Independent senator and presidential candidate Bernie Sanders proposed a massive bill yesterday that would make tuition at colleges and universities across the United States free for students to attend.
According to the post announcing the legislation on Sen. Sanders’ official website, schools would not charge tuition as the cost would be paid for by both the federal and state governments (two-thirds by the federal, one-third for state). In addition, the legislation would create an increase work-study programs, ban the federal government from making a profit on loans, and would create incentives to encourage colleges to bring down costs. The total cost of such legislation would be upwards of $700 billion over the next decade.
On his website, Sen. Sanders argued that if the U.S. economy is to remain competitive in the global market, then a college education should not leave graduates buried in debt and should be something readily available to all who wish to attend.
Sen. Sanders also pointed out that other modern countries have surpassed the United States in the number of college graduates they produce and the quality of the education those students receive.
“We once led the world in the percentage of our people with a college degree, now we are in 12th place. Countries like Germany, Denmark, Sweden and many more are providing free or inexpensive higher education for their young people. They understand how important it is to be investing in their youth. We should be doing the same.”
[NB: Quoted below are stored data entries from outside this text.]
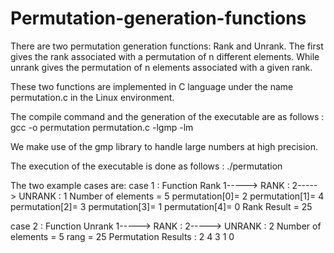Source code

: # Permutation-generation-functions
There are two permutation generation functions: Rank and Unrank. The first gives the rank associated with a permutation of n different elements. While unrank gives the permutation of n elements associated with a given rank.

These two functions are implemented in C language under the name permutation.c in the Linux environment.

The compile command and the generation of the executable are as follows : gcc -o permutation permutation.c -lgmp -lm

We make use of the gmp library to handle large numbers at high precision.

The execution of the executable is done as follows : ./permutation

The two example cases are:
case 1 : Function Rank
1-----> RANK : 
2-----> UNRANK : 1
Number of elements = 5
permutation[0]= 2
permutation[1]= 4
permutation[2]= 3
permutation[3]= 1
permutation[4]= 0
Rank Result = 25

case 2 : Function Unrank
1-----> RANK : 
2-----> UNRANK : 2
Number of elements = 5
rang = 25
Permutation Results : 2  4  3  1  0 
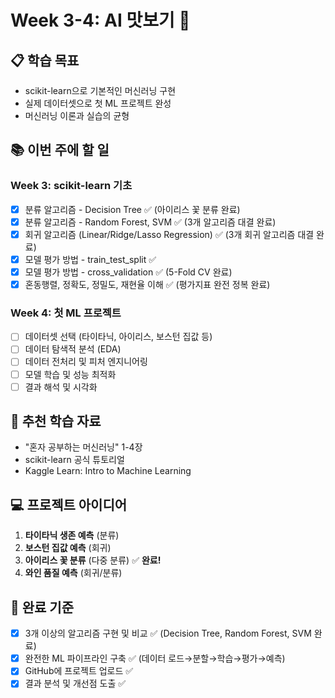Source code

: # Week 3-4: AI 맛보기 🤖

## 📋 학습 목표

- scikit-learn으로 기본적인 머신러닝 구현
- 실제 데이터셋으로 첫 ML 프로젝트 완성
- 머신러닝 이론과 실습의 균형

## 📚 이번 주에 할 일

### Week 3: scikit-learn 기초

- [x] 분류 알고리즘 - Decision Tree ✅ (아이리스 꽃 분류 완료)
- [x] 분류 알고리즘 - Random Forest, SVM ✅ (3개 알고리즘 대결 완료)
- [x] 회귀 알고리즘 (Linear/Ridge/Lasso Regression) ✅ (3개 회귀 알고리즘 대결 완료)
- [x] 모델 평가 방법 - train_test_split ✅
- [x] 모델 평가 방법 - cross_validation ✅ (5-Fold CV 완료)
- [x] 혼동행렬, 정확도, 정밀도, 재현율 이해 ✅ (평가지표 완전 정복 완료)

### Week 4: 첫 ML 프로젝트

- [ ] 데이터셋 선택 (타이타닉, 아이리스, 보스턴 집값 등)
- [ ] 데이터 탐색적 분석 (EDA)
- [ ] 데이터 전처리 및 피처 엔지니어링
- [ ] 모델 학습 및 성능 최적화
- [ ] 결과 해석 및 시각화

## 📖 추천 학습 자료

- "혼자 공부하는 머신러닝" 1-4장
- scikit-learn 공식 튜토리얼
- Kaggle Learn: Intro to Machine Learning

## 💻 프로젝트 아이디어

1. **타이타닉 생존 예측** (분류)
2. **보스턴 집값 예측** (회귀)
3. **아이리스 꽃 분류** (다중 분류) ✅ **완료!**
4. **와인 품질 예측** (회귀/분류)

## 🎯 완료 기준

- [x] 3개 이상의 알고리즘 구현 및 비교 ✅ (Decision Tree, Random Forest, SVM 완료)
- [x] 완전한 ML 파이프라인 구축 ✅ (데이터 로드→분할→학습→평가→예측)
- [x] GitHub에 프로젝트 업로드 ✅
- [x] 결과 분석 및 개선점 도출 ✅
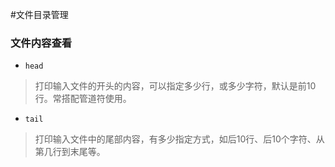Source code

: #文件目录管理

### 文件内容查看

- `head`

> 打印输入文件的开头的内容，可以指定多少行，或多少字符，默认是前10行。常搭配管道符使用。

- `tail`

> 打印输入文件中的尾部内容，有多少指定方式，如后10行、后10个字符、从第几行到末尾等。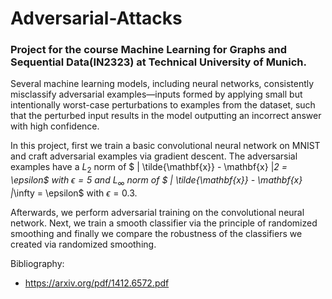 # Adversarial-Attacks

### Project for the course Machine Learning for Graphs and Sequential Data(IN2323) at Technical University of Munich.

Several machine learning models, including neural networks, consistently misclassify adversarial examples—inputs formed by applying small but intentionally worst-case perturbations to examples from the dataset, such that the perturbed input results in the model outputting an incorrect answer with high confidence.

In this project, first we train a basic convolutional neural network on MNIST and craft adversarial examples via gradient descent. The adversarsial examples have a $L_2$ norm of $ \| \tilde{\mathbf{x}} - \mathbf{x} \|_2 = \epsilon$ with $\epsilon=5$ and $L_\infty$ norm of $ \| \tilde{\mathbf{x}} - \mathbf{x} \|_\infty = \epsilon$ with $\epsilon=0.3$. 

Afterwards, we perform adversarial training on the convolutional neural network. Next, we train a smooth classifier via the principle of randomized smoothing and finally we compare the robustness of the classifiers we created via randomized smoothing.

Bibliography:
* https://arxiv.org/pdf/1412.6572.pdf
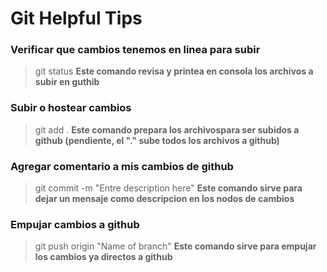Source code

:# Git Helpful Tips

### Verificar que cambios tenemos en linea para subir

> git status
> **Este comando revisa y printea en consola los archivos a subir en guthib**

### Subir o hostear cambios

> git add .
> **Este comando prepara los archivospara ser subidos a github (pendiente, el "." sube todos los archivos a github)**

### Agregar comentario a mis cambios de github

> git commit -m "Entre description here"
> **Este comando sirve para dejar un mensaje como descripcion en los nodos de cambios**

### Empujar cambios a github

> git push origin "Name of branch"
> **Este comando sirve para empujar los cambios ya directos a github**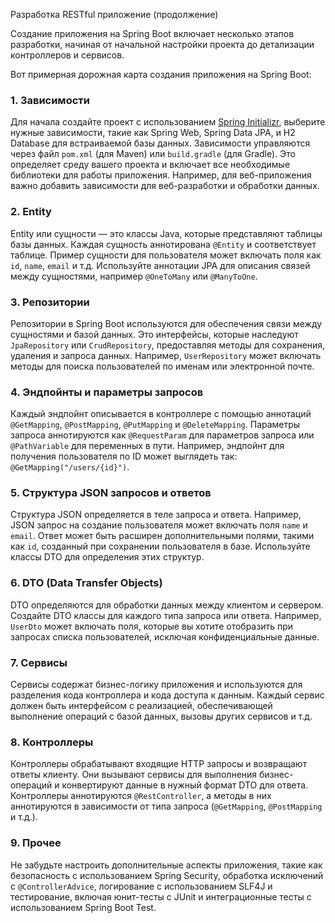 Разработка RESTful приложение (продолжение)

Создание приложения на Spring Boot включает несколько этапов разработки,
начиная от начальной настройки проекта до детализации контроллеров и сервисов.

Вот примерная дорожная карта создания приложения на Spring Boot:

### 1. Зависимости
Для начала создайте проект с использованием [Spring Initializr](https://start.spring.io/),
выберите нужные зависимости, такие как Spring Web, Spring Data JPA, и H2 Database для встраиваемой базы данных.
Зависимости управляются через файл `pom.xml` (для Maven) или `build.gradle` (для Gradle).
Это определяет среду вашего проекта и включает все необходимые библиотеки для работы приложения.
Например, для веб-приложения важно добавить зависимости для веб-разработки и обработки данных.

### 2. Entity
Entity или сущности — это классы Java, которые представляют таблицы базы данных.
Каждая сущность аннотирована `@Entity` и соответствует таблице.
Пример сущности для пользователя может включать поля как `id`, `name`, `email` и т.д.
Используйте аннотации JPA для описания связей между сущностями, например `@OneToMany` или `@ManyToOne`.

### 3. Репозитории
Репозитории в Spring Boot используются для обеспечения связи между сущностями и базой данных.
Это интерфейсы, которые наследуют `JpaRepository` или `CrudRepository`, предоставляя методы для сохранения,
удаления и запроса данных. Например, `UserRepository` может включать методы для поиска пользователей по
именам или электронной почте.

### 4. Эндпойнты и параметры запросов
Каждый эндпойнт описывается в контроллере с помощью аннотаций `@GetMapping`, `@PostMapping`, `@PutMapping` и `@DeleteMapping`.
Параметры запроса аннотируются как `@RequestParam` для параметров запроса или `@PathVariable` для переменных в пути.
Например, эндпойнт для получения пользователя по ID может выглядеть так: `@GetMapping("/users/{id}")`.

### 5. Структура JSON запросов и ответов
Структура JSON определяется в теле запроса и ответа. Например, JSON запрос на создание пользователя может включать
поля `name` и `email`. Ответ может быть расширен дополнительными полями, такими как `id`, созданный при сохранении
пользователя в базе. Используйте классы DTO для определения этих структур.

### 6. DTO (Data Transfer Objects)
DTO определяются для обработки данных между клиентом и сервером. Создайте DTO классы для каждого типа запроса или ответа.
Например, `UserDto` может включать поля, которые вы хотите отобразить при запросах списка пользователей, исключая конфиденциальные данные.

### 7. Сервисы
Сервисы содержат бизнес-логику приложения и используются для разделения кода контроллера и кода доступа к данным.
Каждый сервис должен быть интерфейсом с реализацией, обеспечивающей выполнение операций с базой данных,
вызовы других сервисов и т.д.

### 8. Контроллеры
Контроллеры обрабатывают входящие HTTP запросы и возвращают ответы клиенту.
Они вызывают сервисы для выполнения бизнес-операций и конвертируют данные в нужный формат DTO для ответа.
Контроллеры аннотируются `@RestController`, а методы в них аннотируются в зависимости от типа запроса
(`@GetMapping`, `@PostMapping` и т.д.).

### 9. Прочее
Не забудьте настроить дополнительные аспекты приложения, такие как безопасность с использованием Spring Security,
обработка исключений с `@ControllerAdvice`, логирование с использованием SLF4J и тестирование, включая юнит-тесты
с JUnit и интеграционные тесты с использованием Spring Boot Test.
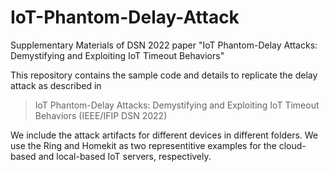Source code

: # IoT-Phantom-Delay-Attack
Supplementary Materials of DSN 2022 paper "IoT Phantom-Delay Attacks: Demystifying and Exploiting IoT Timeout Behaviors"

This repository contains the sample code and details to replicate the delay attack as described in 
> IoT Phantom-Delay Attacks: Demystifying and Exploiting IoT Timeout Behaviors (IEEE/IFIP DSN 2022)

We include the attack artifacts for different devices in different folders. We use the Ring and Homekit as two representitive examples for the cloud-based and local-based IoT servers, respectively. 
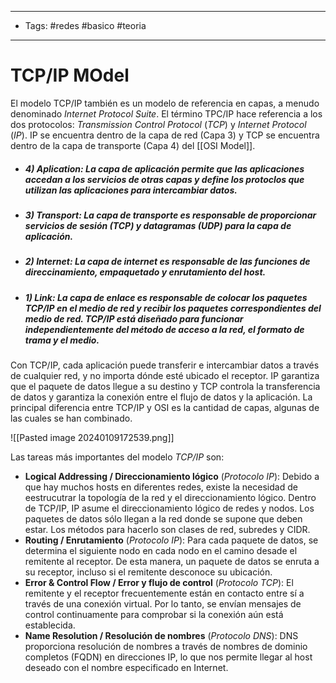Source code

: ----
- Tags: #redes #basico #teoria 
----
# TCP/IP MOdel

El modelo TCP/IP también es un modelo de referencia en capas, a menudo denominado *Internet Protocol Suite*. El término TPC/IP hace referencia a los dos protocolos: *Transmission Control Protocol* (*TCP*) y *Internet Protocol* (*IP*). IP se encuentra dentro de la capa de red (Capa 3) y TCP se encuentra dentro de la capa de transporte (Capa 4) del [[OSI Model]].

- ##### **4) Aplication:** La capa de aplicación permite que las aplicaciones accedan a los servicios de otras capas y define los protoclos que utilizan las aplicaciones para intercambiar datos.
- ##### **3) Transport:** La capa de transporte es responsable de proporcionar servicios de sesión (TCP) y datagramas (UDP) para la capa de aplicación.
- ##### **2) Internet:** La capa de internet es responsable de las funciones de direccinamiento, empaquetado y enrutamiento del host.
- ##### **1) Link:** La capa de enlace es responsable de colocar los paquetes TCP/IP en el medio de red y recibir los paquetes correspondientes del medio de red. TCP/IP está diseñado para funcionar independientemente del método de acceso a la red, el formato de trama y el medio.

Con TCP/IP, cada aplicación puede transferir e intercambiar datos a través de cualquier red, y no importa dónde esté ubicado el receptor. IP garantiza que el paquete de datos llegue a su destino y TCP controla la transferencia de datos y garantiza la conexión entre el flujo de datos y la aplicación. La principal diferencia entre TCP/IP y OSI es la cantidad de capas, algunas de las cuales se han combinado.

![[Pasted image 20240109172539.png]]

Las tareas más importantes del modelo *TCP/IP* son:

- **Logical Addressing / Direccionamiento lógico** (*Protocolo IP*): Debido a que hay muchos hosts en diferentes redes, existe la necesidad de eestrucutrar la topología de la red y el direccionamiento lógico. Dentro de TCP/IP, IP asume el direccionamiento lógico de redes y nodos. Los paquetes de datos sólo llegan a la red donde se supone que deben estar. Los métodos para hacerlo son clases de red, subredes y CIDR. 
- **Routing / Enrutamiento** (*Protocolo IP*): Para cada paquete de datos, se determina el siguiente nodo en cada nodo en el camino desade el remitente al receptor. De esta manera, un paquete de datos se enruta a su receptor, incluso si el remitente desconoce su ubicación.
- **Error & Control Flow / Error y flujo de control** (*Protocolo TCP*): El remitente y el receptor frecuentemente están en contacto entre sí a través de una conexión virtual. Por lo tanto, se envían mensajes de control continuamente para comprobar si la conexión aún está establecida.
- **Name Resolution / Resolución de nombres** (*Protocolo DNS*): DNS proporciona resolución de nombres a través de nombres de dominio completos (FQDN) en direcciones IP, lo que nos permite llegar al host deseado con el nombre especificado en Internet.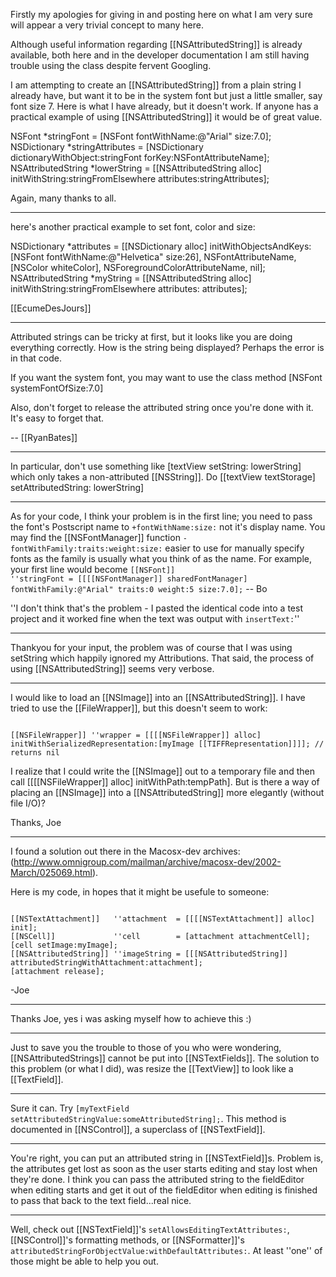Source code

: Firstly my apologies for giving in and posting here on what I am very sure will appear a very trivial concept to many here.

Although useful information regarding [[NSAttributedString]] is already available, both here and in the developer documentation I am still having trouble using the class despite fervent Googling.

I am attempting to create an [[NSAttributedString]] from a plain string I already have, but want it to be in the system font but just a little smaller, say font size 7. Here is what I have already, but it doesn't work. If anyone has a practical example of using [[NSAttributedString]] it would be of great value. 

<source lang="objc">
NSFont *stringFont = [NSFont fontWithName:@"Arial" size:7.0];
NSDictionary *stringAttributes = [NSDictionary dictionaryWithObject:stringFont forKey:NSFontAttributeName];
NSAttributedString *lowerString = [[NSAttributedString alloc] 
							initWithString:stringFromElsewhere
						        attributes:stringAttributes];
</source>

Again, many thanks to all.

----

here's another practical example to set font, color and size:

<source lang="objc">
    NSDictionary *attributes = [[NSDictionary alloc] initWithObjectsAndKeys:
                        [NSFont fontWithName:@"Helvetica" size:26], NSFontAttributeName,
                        [NSColor whiteColor], NSForegroundColorAttributeName, nil];
    NSAttributedString *myString = [[NSAttributedString alloc] 
							initWithString:stringFromElsewhere
						        attributes: attributes];

</source>

[[EcumeDesJours]]

----

Attributed strings can be tricky at first, but it looks like you are doing everything correctly. How is the string being displayed? Perhaps the error is in that code.

If you want the system font, you may want to use the class method <source lang="objc">[NSFont systemFontOfSize:7.0]</source>

Also, don't forget to release the attributed string once you're done with it. It's easy to forget that.

-- [[RyanBates]]

----

In particular, don't use something like <source lang="objc">[textView setString: lowerString]</source> which only takes a non-attributed [[NSString]]. Do <source lang="objc">[[textView textStorage] setAttributedString: lowerString]</source>

----

As for your code, I think your problem is in the first line; you need to pass the font's Postscript name to <code>+fontWithName:size:</code> not it's display name.  You may find the [[NSFontManager]] function <code>-fontWithFamily:traits:weight:size:</code> easier to use for manually specify fonts as the family is usually what you think of as the name.  For example, your first line would become <code>[[NSFont]] ''stringFont = [[[[NSFontManager]] sharedFontManager] fontWithFamily:@"Arial" traits:0 weight:5 size:7.0];</code> -- Bo

''I don't think that's the problem - I pasted the identical code into a test project and it worked fine when the text was output with <code>insertText:</code>''

----

Thankyou for your input, the problem was of course that I was using setString which happily ignored my Attributions. That said, the process of using [[NSAttributedString]] seems very verbose.

----

I would like to load an [[NSImage]] into an [[NSAttributedString]].  I have tried to use the [[FileWrapper]], but this doesn't seem to work:

<code>
[[NSFileWrapper]] ''wrapper = [[[[NSFileWrapper]] alloc] initWithSerializedRepresentation:[myImage [[TIFFRepresentation]]]]; // returns nil
</code>

I realize that I could write the [[NSImage]] out to a temporary file and then call [[[[NSFileWrapper]] alloc] initWithPath:tempPath].  But is there a way of placing an [[NSImage]] into a [[NSAttributedString]] more elegantly (without file I/O)?

Thanks, Joe

----

I found a solution out there in the Macosx-dev archives:  (http://www.omnigroup.com/mailman/archive/macosx-dev/2002-March/025069.html).

Here is my code, in hopes that it might be usefule to someone:

<code>
[[NSTextAttachment]]   ''attachment  = [[[[NSTextAttachment]] alloc] init];
[[NSCell]]             ''cell        = [attachment attachmentCell];
[cell setImage:myImage];
[[NSAttributedString]] ''imageString = [[[NSAttributedString]] attributedStringWithAttachment:attachment];
[attachment release];
</code>

-Joe

----

Thanks Joe, yes i was asking myself how to achieve this :)

----

Just to save you the trouble to those of you who were wondering, [[NSAttributedStrings]] cannot be put into [[NSTextFields]]. The solution to this problem (or what I did), was resize the [[TextView]] to look like a [[TextField]].

----

Sure it can. Try <code>[myTextField setAttributedStringValue:someAttributedString];</code>. This method is documented in [[NSControl]], a superclass of [[NSTextField]].

----
You're right, you can put an attributed string in [[NSTextField]]<nowiki/>s. Problem is, the attributes get lost as soon as the user starts editing and stay lost when they're done. I think you can pass the attributed string to the fieldEditor when editing starts and get it out of the fieldEditor when editing is finished to pass that back to the text field...real nice.

----
Well, check out [[NSTextField]]'s <code>setAllowsEditingTextAttributes:</code>, [[NSControl]]'s formatting methods, or [[NSFormatter]]'s <code>attributedStringForObjectValue:withDefaultAttributes:</code>. At least ''one'' of those might be able to help you out.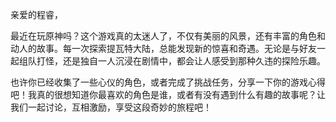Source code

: 亲爱的程睿，

最近在玩原神吗？这个游戏真的太迷人了，不仅有美丽的风景，还有丰富的角色和动人的故事。每一次探索提瓦特大陆，总能发现新的惊喜和奇遇。无论是与好友一起组队打怪，还是独自一人沉浸在剧情中，都会让人感受到那种久违的探险乐趣。

也许你已经收集了一些心仪的角色，或者完成了挑战任务，分享一下你的游戏心得吧！我真的很想知道你最喜欢的角色是谁，或者有没有遇到什么有趣的故事呢？让我们一起讨论，互相激励，享受这段奇妙的旅程吧！
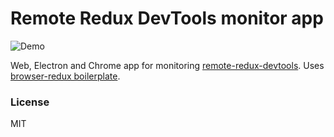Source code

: Remote Redux DevTools monitor app
==================================

![Demo](https://raw.githubusercontent.com/zalmoxisus/remote-redux-devtools/master/demo.gif)

Web, Electron and Chrome app for monitoring [remote-redux-devtools](https://github.com/zalmoxisus/remote-redux-devtools). Uses [browser-redux boilerplate](https://github.com/zalmoxisus/browser-redux).

### License

MIT
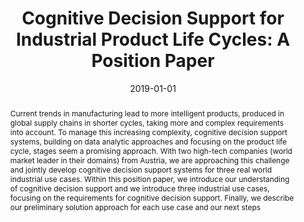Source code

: ---
abstract: Current trends in manufacturing lead to more intelligent products, produced
  in global supply chains in shorter cycles, taking more and complex requirements
  into account. To manage this increasing complexity, cognitive decision support systems,
  building on data analytic approaches and focusing on the product life cycle, stages
  seem a promising approach. With two high-tech companies (world market leader in
  their domains) from Austria, we are approaching this challenge and jointly develop
  cognitive decision support systems for three real world industrial use cases. Within
  this position paper, we introduce our understanding of cognitive decision support
  and we introduce three industrial use cases, focusing on the requirements for cognitive
  decision support. Finally, we describe our preliminary solution approach for each
  use case and our next steps
authors:
- Stefan Thalmann
- Heimo Gursch
- Josef Suschnigg
- Milot Gashi
- Helmut Ennsbrunner
- Anna Katharina Fuchs
- Tobias Schreck
- Belgin Mutlu
- Jürgen Mangler
- Gertrude Kappel
- Christian Huemer
- Stefanie Lindstaedt
date: '2019-01-01'
featured: false
links:
- name: Publik
  url: https://publik.tuwien.ac.at/showentry.php?ID=281823&lang=2
publication: 'in: "Proceedings of the Eleventh International Conference on Advanced
  Cognitive Technologies and Applications (COGNITIVE 2019)", herausgegeben von: Marta
  Franova, Charlotte Sennersten, Jayfus T. Doswell (eds); IARIA, Venice, Italy, 2019,
  ISBN: 978-1-61208-705-4, S. 3 - 9'
publication_types:
- '1'
publishDate: '2019-01-01'
title: 'Cognitive Decision Support for Industrial Product Life Cycles: A Position
  Paper'
url_pdf: https://publik.tuwien.ac.at/files/publik_281823.pdf
---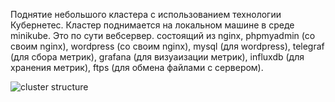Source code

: Поднятие небольшого кластера с использованием технологии Кубернетес. Кластер поднимается на локальном машине в среде minikube. Это по сути вебсервер. состоящий из nginx, phpmyadmin (со своим nginx), wordpress (со своим nginx), mysql (для wordpress), telegraf (для сбора метрик), grafana (для визуаизации метрик), influxdb (для хранения метрик), ftps (для обмена файлами с сервером).

![cluster structure](https://user-images.githubusercontent.com/67025828/121060532-73cc7600-c7cb-11eb-9f09-a7807ff814de.png)
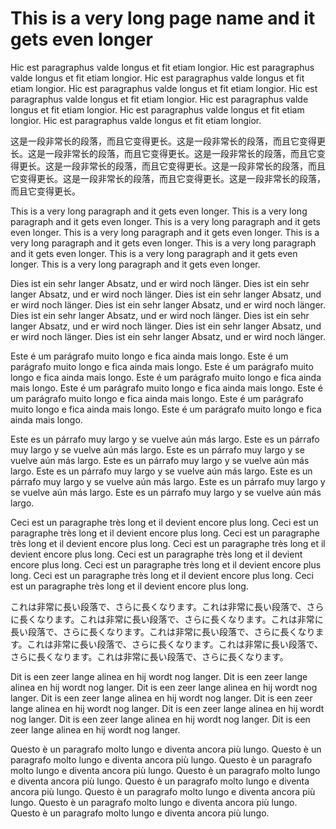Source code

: # This is a very long page name and it gets even longer

Hic est paragraphus valde longus et fit etiam longior. Hic est paragraphus valde longus et fit etiam longior. Hic est paragraphus valde longus et fit etiam longior. Hic est paragraphus valde longus et fit etiam longior. Hic est paragraphus valde longus et fit etiam longior. Hic est paragraphus valde longus et fit etiam longior. Hic est paragraphus valde longus et fit etiam longior. Hic est paragraphus valde longus et fit etiam longior. 

这是一段非常长的段落，而且它变得更长。这是一段非常长的段落，而且它变得更长。这是一段非常长的段落，而且它变得更长。这是一段非常长的段落，而且它变得更长。这是一段非常长的段落，而且它变得更长。这是一段非常长的段落，而且它变得更长。这是一段非常长的段落，而且它变得更长。这是一段非常长的段落，而且它变得更长。 

This is a very long paragraph and it gets even longer. This is a very long paragraph and it gets even longer. This is a very long paragraph and it gets even longer. This is a very long paragraph and it gets even longer. This is a very long paragraph and it gets even longer. This is a very long paragraph and it gets even longer. This is a very long paragraph and it gets even longer. This is a very long paragraph and it gets even longer. 

Dies ist ein sehr langer Absatz, und er wird noch länger. Dies ist ein sehr langer Absatz, und er wird noch länger. Dies ist ein sehr langer Absatz, und er wird noch länger. Dies ist ein sehr langer Absatz, und er wird noch länger. Dies ist ein sehr langer Absatz, und er wird noch länger. Dies ist ein sehr langer Absatz, und er wird noch länger. Dies ist ein sehr langer Absatz, und er wird noch länger. Dies ist ein sehr langer Absatz, und er wird noch länger.

Este é um parágrafo muito longo e fica ainda mais longo. Este é um parágrafo muito longo e fica ainda mais longo. Este é um parágrafo muito longo e fica ainda mais longo. Este é um parágrafo muito longo e fica ainda mais longo. Este é um parágrafo muito longo e fica ainda mais longo. Este é um parágrafo muito longo e fica ainda mais longo. Este é um parágrafo muito longo e fica ainda mais longo. Este é um parágrafo muito longo e fica ainda mais longo. 

Este es un párrafo muy largo y se vuelve aún más largo. Este es un párrafo muy largo y se vuelve aún más largo. Este es un párrafo muy largo y se vuelve aún más largo. Este es un párrafo muy largo y se vuelve aún más largo. Este es un párrafo muy largo y se vuelve aún más largo. Este es un párrafo muy largo y se vuelve aún más largo. Este es un párrafo muy largo y se vuelve aún más largo. Este es un párrafo muy largo y se vuelve aún más largo. 

Ceci est un paragraphe très long et il devient encore plus long. Ceci est un paragraphe très long et il devient encore plus long. Ceci est un paragraphe très long et il devient encore plus long. Ceci est un paragraphe très long et il devient encore plus long. Ceci est un paragraphe très long et il devient encore plus long. Ceci est un paragraphe très long et il devient encore plus long. Ceci est un paragraphe très long et il devient encore plus long. Ceci est un paragraphe très long et il devient encore plus long. 

これは非常に長い段落で、さらに長くなります。これは非常に長い段落で、さらに長くなります。これは非常に長い段落で、さらに長くなります。これは非常に長い段落で、さらに長くなります。これは非常に長い段落で、さらに長くなります。これは非常に長い段落で、さらに長くなります。これは非常に長い段落で、さらに長くなります。これは非常に長い段落で、さらに長くなります。 

Dit is een zeer lange alinea en hij wordt nog langer. Dit is een zeer lange alinea en hij wordt nog langer. Dit is een zeer lange alinea en hij wordt nog langer. Dit is een zeer lange alinea en hij wordt nog langer. Dit is een zeer lange alinea en hij wordt nog langer. Dit is een zeer lange alinea en hij wordt nog langer. Dit is een zeer lange alinea en hij wordt nog langer. Dit is een zeer lange alinea en hij wordt nog langer. 

Questo è un paragrafo molto lungo e diventa ancora più lungo. Questo è un paragrafo molto lungo e diventa ancora più lungo. Questo è un paragrafo molto lungo e diventa ancora più lungo. Questo è un paragrafo molto lungo e diventa ancora più lungo. Questo è un paragrafo molto lungo e diventa ancora più lungo. Questo è un paragrafo molto lungo e diventa ancora più lungo. Questo è un paragrafo molto lungo e diventa ancora più lungo. Questo è un paragrafo molto lungo e diventa ancora più lungo.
The Vermont senator went on a media offensive yesterday to try to gather support for the bill. Among other things, Sen. Sanders appeared on MSNBC to promote the legislation, held a press conference with student organizations and recent college graduates, and peppered his social media account and website with various quotes and statistics about the rising cost of higher education. Below is a taste of some of the senator’s social media blitz
In order to pay for the huge price tag, a tax on Wall Street transactions by hedge funds and the like would be created. With a Republican-controlled Congress currently in power, it would appear that the legislation to begin with would never pass in its current form. With a tax on Wall Street, the bill’s already slim chances are virtually non-existent.